È soltanto quando si gratta sotto la superficie che tutto si complica. La prima superpotenza del pianeta ha ingranaggi più lenti ma più potenti di un post sul social media del suo tycoon. L’inflazione sta salendo già da mesi e proprio a causa dei dazi potrebbe accelerare da agosto, anche se questi sono scattati da aprile. Le tariffe sulle merci dall’estero, infatti, sono tasse. Per difendere i margini di guadagno, prima o poi gli importatori vorranno scaricarle almeno in parte sui prezzi nelle vetrine di New York o dei ristoranti a Chicago.
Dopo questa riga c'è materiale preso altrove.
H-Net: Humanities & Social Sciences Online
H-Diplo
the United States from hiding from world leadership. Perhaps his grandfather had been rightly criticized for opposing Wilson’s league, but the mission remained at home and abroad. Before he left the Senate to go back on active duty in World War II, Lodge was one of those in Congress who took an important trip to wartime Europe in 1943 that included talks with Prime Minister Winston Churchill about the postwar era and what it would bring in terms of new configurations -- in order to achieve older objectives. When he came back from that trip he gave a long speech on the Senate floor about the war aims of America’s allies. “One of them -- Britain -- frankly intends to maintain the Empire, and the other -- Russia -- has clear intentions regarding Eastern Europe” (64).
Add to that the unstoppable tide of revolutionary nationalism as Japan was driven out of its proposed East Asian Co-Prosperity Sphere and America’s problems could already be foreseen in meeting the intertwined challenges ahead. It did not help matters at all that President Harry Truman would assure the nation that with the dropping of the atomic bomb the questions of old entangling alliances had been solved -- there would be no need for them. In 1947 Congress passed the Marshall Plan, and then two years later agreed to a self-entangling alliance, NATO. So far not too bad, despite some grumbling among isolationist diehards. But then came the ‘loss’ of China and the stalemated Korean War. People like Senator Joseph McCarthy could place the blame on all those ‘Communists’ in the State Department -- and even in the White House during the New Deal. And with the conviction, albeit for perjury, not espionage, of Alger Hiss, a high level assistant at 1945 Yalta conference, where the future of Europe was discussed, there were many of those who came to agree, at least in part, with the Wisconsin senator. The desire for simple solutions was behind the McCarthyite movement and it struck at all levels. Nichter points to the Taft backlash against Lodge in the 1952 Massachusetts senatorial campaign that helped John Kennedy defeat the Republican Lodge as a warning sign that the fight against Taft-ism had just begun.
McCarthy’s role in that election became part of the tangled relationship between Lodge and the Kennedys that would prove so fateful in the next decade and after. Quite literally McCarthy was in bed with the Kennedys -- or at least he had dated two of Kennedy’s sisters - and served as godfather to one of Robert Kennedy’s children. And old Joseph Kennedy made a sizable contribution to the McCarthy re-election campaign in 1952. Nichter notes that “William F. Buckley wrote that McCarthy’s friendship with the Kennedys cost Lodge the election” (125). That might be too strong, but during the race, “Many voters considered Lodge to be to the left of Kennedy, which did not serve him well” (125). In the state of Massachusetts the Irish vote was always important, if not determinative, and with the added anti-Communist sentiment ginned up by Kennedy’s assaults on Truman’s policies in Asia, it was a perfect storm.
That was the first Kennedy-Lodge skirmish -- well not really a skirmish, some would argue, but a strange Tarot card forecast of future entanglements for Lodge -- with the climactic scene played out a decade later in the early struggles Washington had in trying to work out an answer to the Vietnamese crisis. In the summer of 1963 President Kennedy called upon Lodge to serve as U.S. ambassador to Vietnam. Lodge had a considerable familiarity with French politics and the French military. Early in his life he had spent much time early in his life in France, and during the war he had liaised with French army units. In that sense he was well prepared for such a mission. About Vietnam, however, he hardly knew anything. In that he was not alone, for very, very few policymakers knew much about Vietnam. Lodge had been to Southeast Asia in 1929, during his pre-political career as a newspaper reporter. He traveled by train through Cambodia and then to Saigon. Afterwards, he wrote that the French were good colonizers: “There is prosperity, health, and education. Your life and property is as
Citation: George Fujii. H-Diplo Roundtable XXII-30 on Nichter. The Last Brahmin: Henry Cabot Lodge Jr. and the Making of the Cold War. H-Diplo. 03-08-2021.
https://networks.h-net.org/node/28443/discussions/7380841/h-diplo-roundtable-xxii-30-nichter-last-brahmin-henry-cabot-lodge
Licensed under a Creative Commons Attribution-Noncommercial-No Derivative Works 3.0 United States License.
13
Se per ora non lo hanno fatto granché, c’è un motivo: solo fra gennaio e marzo scorsi — dopo il giuramento di Trump, ma prima dei dazi stessi — quegli importatori avevano comprato merci estere per 211 miliardi di dollari in più rispetto allo stesso periodo del 2024; è stato un aumento di quasi un terzo, secondo lo US Census Bureau.

Scorte in esaurimento

I rivenditori americani di vini italiani, moda francese o chimica tedesca hanno riempito i magazzini entro marzo proprio per anticipare i rincari doganali. E finora sono riusciti a vendere in gran parte ciò che avevano comprato prima. Ora però le vecchie scorte stanno finendo e si vedrà l’11 settembre — quando uscirà il dato sull’inflazione americana di agosto — se i listini sulle nuove importazioni non saranno così sotto controllo. I rincari lenti degli ultimi mesi rischiano di diventare qualcosa di più pericoloso. Perché intanto nell’economia di Trump qualche crepa si nota, benché piccola a confronto delle voragini visibili in Italia, Germania o Francia. 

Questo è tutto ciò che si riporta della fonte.